# Exercise details
Set down each of the records below exactly as it reads. No pictures go into the copy.

Page segmentation data
==========

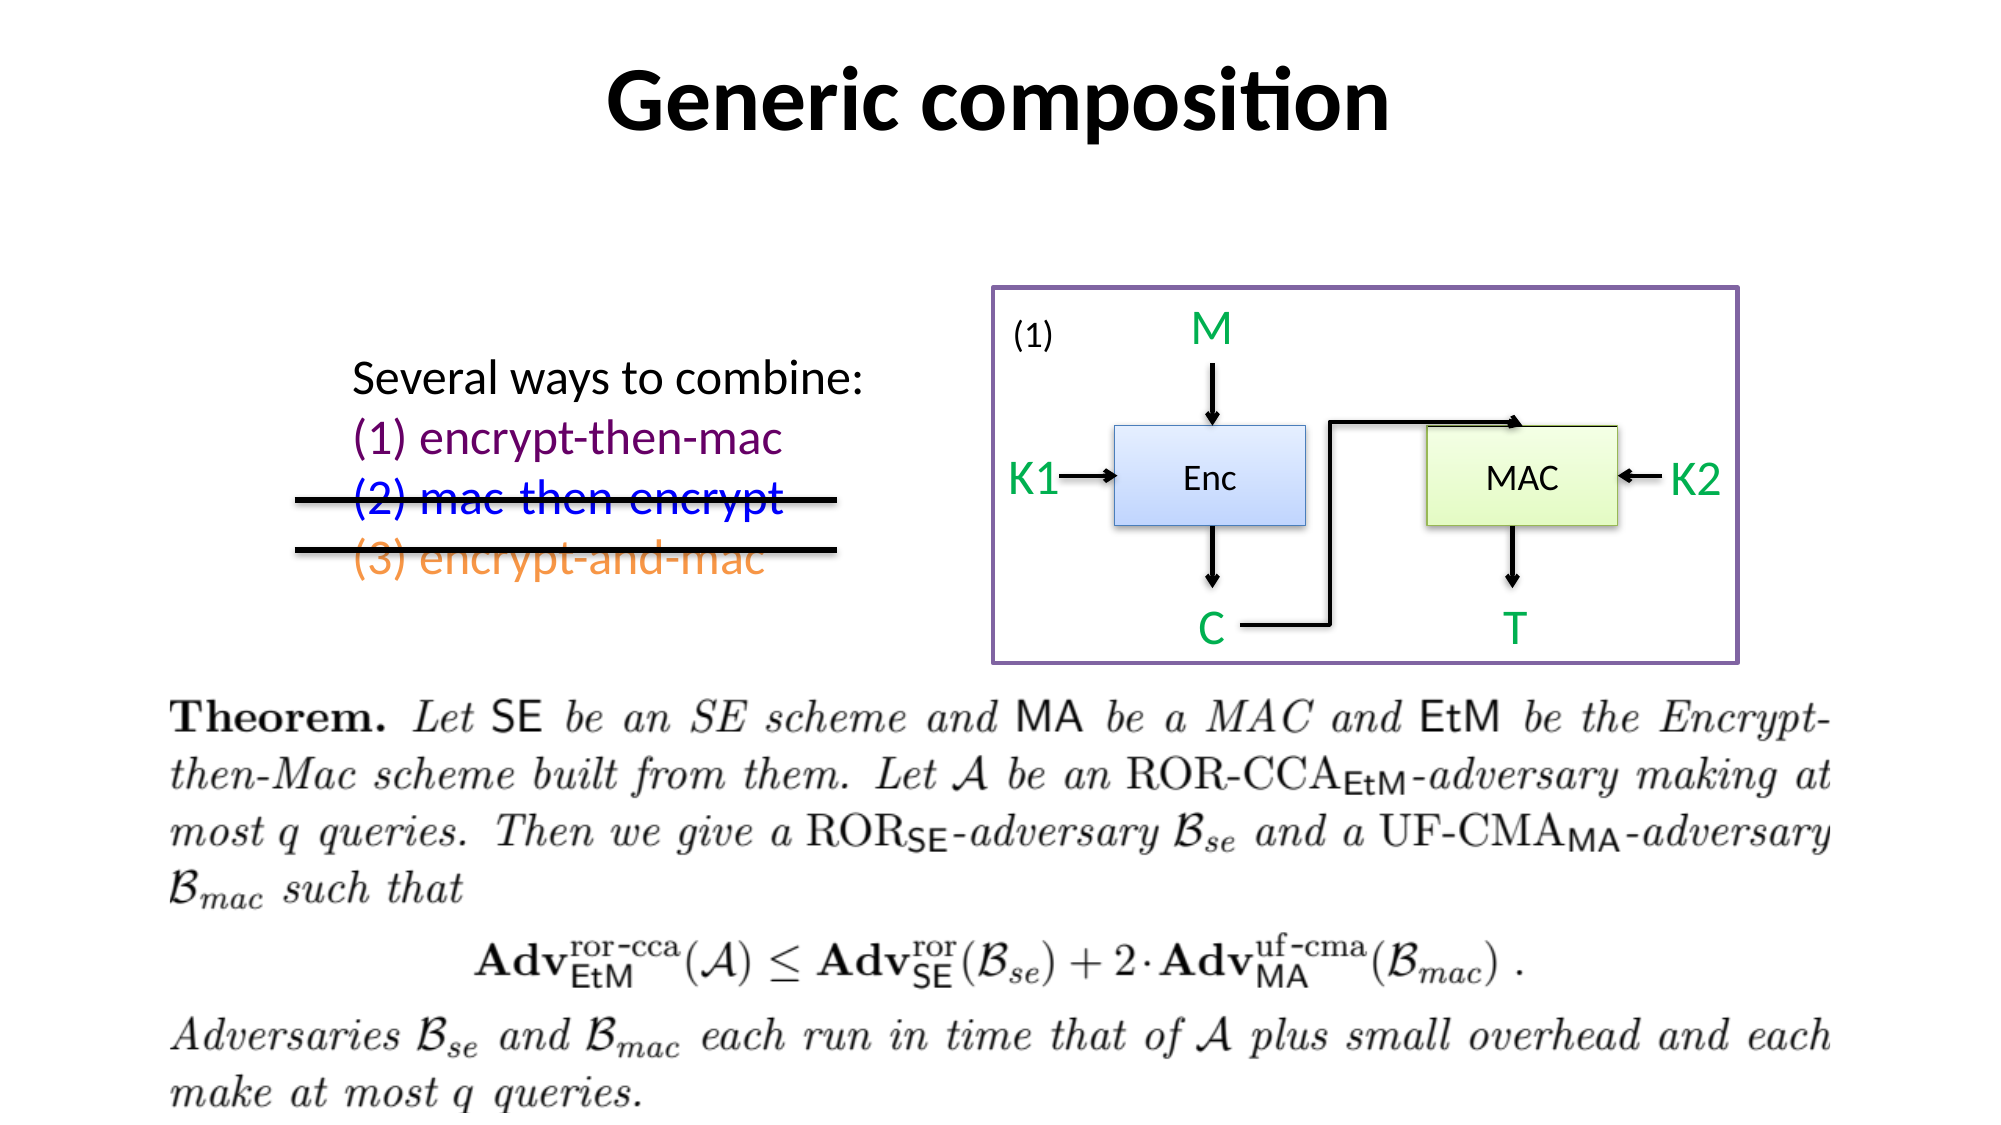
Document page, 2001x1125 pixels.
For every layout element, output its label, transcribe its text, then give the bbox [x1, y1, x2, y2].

title Generic composition [99, 0, 1900, 188]
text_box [1240, 425, 1523, 626]
picture [169, 697, 1831, 1113]
text_box Enc [1114, 425, 1238, 526]
text_box (1) [997, 302, 1069, 363]
text_box K1 [993, 437, 1075, 513]
text_box T [1488, 586, 1543, 662]
text_box K2 [1655, 437, 1737, 513]
text_box [991, 285, 1740, 665]
text_box M [1175, 287, 1248, 363]
text_box MAC [1524, 425, 1618, 526]
text_box Several ways to combine: (1) encrypt-then-mac (2) mac-then-encrypt (3) encrypt-and-mac [337, 337, 880, 593]
text_box C [1183, 587, 1240, 663]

==========

# Reply to the task
Document page, 2001x1125 pixels.
For every layout element, output its label, transcribe its text, then give the bbox [x1, y1, x2, y2].

title Generic composition [99, 0, 1900, 188]
text_box [1240, 425, 1523, 626]
picture [169, 697, 1831, 1113]
text_box Enc [1114, 425, 1238, 526]
text_box (1) [997, 302, 1069, 363]
text_box K1 [993, 437, 1075, 513]
text_box T [1488, 586, 1543, 662]
text_box K2 [1655, 437, 1737, 513]
text_box [991, 285, 1740, 665]
text_box M [1175, 287, 1248, 363]
text_box MAC [1524, 425, 1618, 526]
text_box Several ways to combine: (1) encrypt-then-mac (2) mac-then-encrypt (3) encrypt-and-mac [337, 337, 880, 593]
text_box C [1183, 587, 1240, 663]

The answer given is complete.